═══ Textauszug ═══

Der Arbeitskampf an den Hochschulen geht weiter
GEW und ver.di rufen studentische Beschäftigte zum dreitägigen Warnstreik auf / Donnerstag zentrale Demo für mehr Lohn in der City West
Eigentlich würde er jetzt gerne in seinem Büro am Schreibtisch sitzen. Dienstags um zehn Uhr hat er immer Sprechstunde. Fabian Schmidt arbeitet an der Humboldt-Universität (HU) als studentischer Sozialberater. »Es tut mir in der Seele weh, dass ich meine Beratung in diesen Tagen nicht wie üblich anbieten kann«, sagt Schmidt. Die Kommilitonen hätten viele Fragen rund ums Studium. Oft gehe es um die Finanzierung. Auch Mutterschutz, Wohnungssuche und Prüfungsstress seien Themen, mit denen die Studenten häufig zu ihm kommen würden. »Ich möchte mit Rat und Tat unterstützen«, sagt der 32-Jährige.
Schmidt ist aktuell an der Alice-Salomon-Hochschule (ASH) in Hellersdorf im Bachelor Soziale Arbeit eingeschrieben. Den Job als studentischer Mitarbeiter an der HU macht der gebürtige Dresdner auf Basis eines Arbeitsvertrags von 50 Stunden pro Monat. Pro Stunde verdient er 10,98 Euro. »Damit kann ich nicht mal mein Studium richtig finanzieren«, sagt Schmidt.

═══

Arbeitsaufträge:
1. Übersetze den Satz „Schmidt ist aktuell an der Alice-Salomon-Hochschule (ASH) in Hellersdorf im Bachelor Soziale Arbeit eingeschrieben.“ aus dem Textauszug ins Englische.
2. Erkläre in ein bis drei Sätzen anhand des Textauszugs, warum Schmidt mit seinem Job an der HU nach eigener Aussage nicht einmal sein Studium richtig finanzieren kann.
Die nachstehenden Zeilen spielen dafür keine Rolle.

═══ Bereitgestellte Einträge ═══

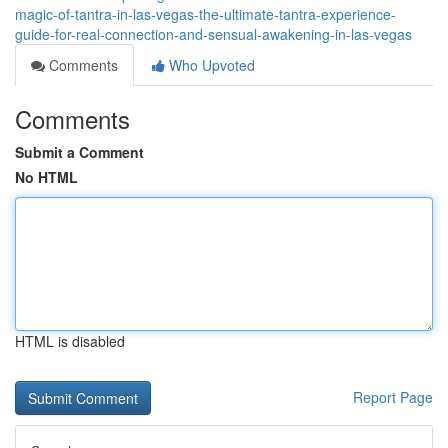
magic-of-tantra-in-las-vegas-the-ultimate-tantra-experience-
guide-for-real-connection-and-sensual-awakening-in-las-vegas
Comments
Who Upvoted
Comments
Submit a Comment
No HTML
HTML is disabled
Report Page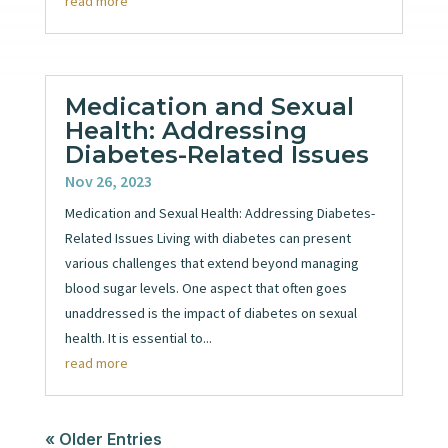
read more
Medication and Sexual
Health: Addressing
Diabetes-Related Issues
Nov 26, 2023
Medication and Sexual Health: Addressing Diabetes-
Related Issues Living with diabetes can present
various challenges that extend beyond managing
blood sugar levels. One aspect that often goes
unaddressed is the impact of diabetes on sexual
health. It is essential to...
read more
« Older Entries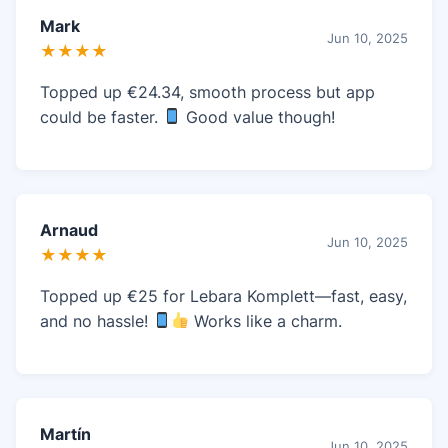
Mark
Jun 10, 2025
★★★★
Topped up €24.34, smooth process but app
could be faster.
Good value though!
Arnaud
Jun 10, 2025
★★★★
Topped up €25 for Lebara Komplett—fast, easy,
and no hassle!
Works like a charm.
Martín
Jun 10, 2025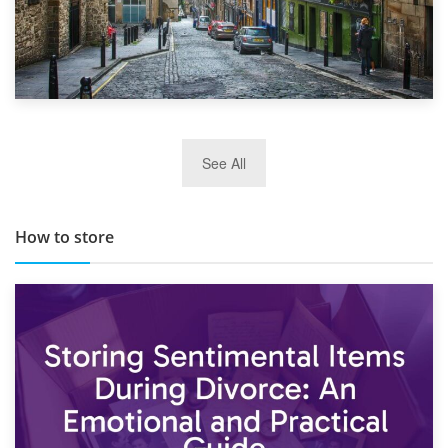
29th May 2019
See All
TOP 10 Storage Companies in Scotland 2019
How to store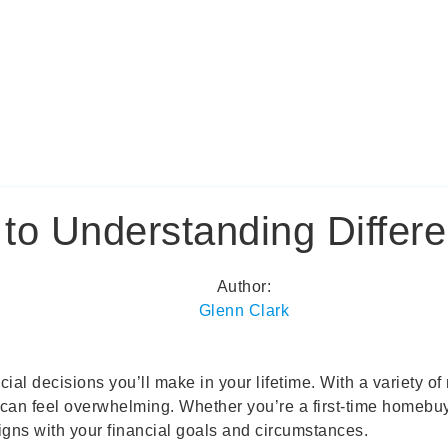
o Understanding Differe
Author:
Glenn Clark
ncial decisions you’ll make in your lifetime. With a variety 
n feel overwhelming. Whether you’re a first-time homebuyer 
igns with your financial goals and circumstances.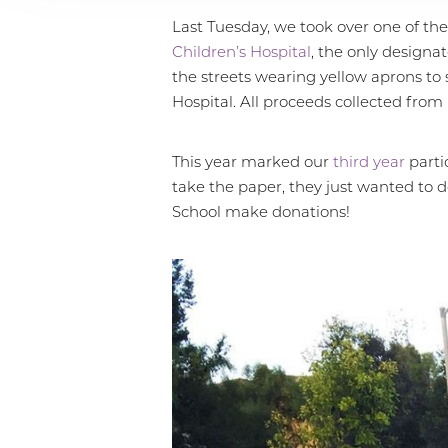
Last Tuesday, we took over one of the
Children’s Hospital
, the only designa
the streets wearing yellow aprons to s
Hospital. All proceeds collected from
This year marked our
third year
parti
take the paper, they just wanted to 
School make donations!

═══

Gegebene Antworten:
1. Schmidt is currently enrolled in the bachelor's program in social work at the Alice-Salomon-Hochschule (ASH) in Hellersdorf.

2. Sein Arbeitsvertrag als studentischer Mitarbeiter an der HU umfasst 50 Stunden pro Monat, und er verdient 10,98 Euro pro Stunde. Mit diesem Lohn kann er laut eigener Aussage nicht einmal sein Studium richtig finanzieren.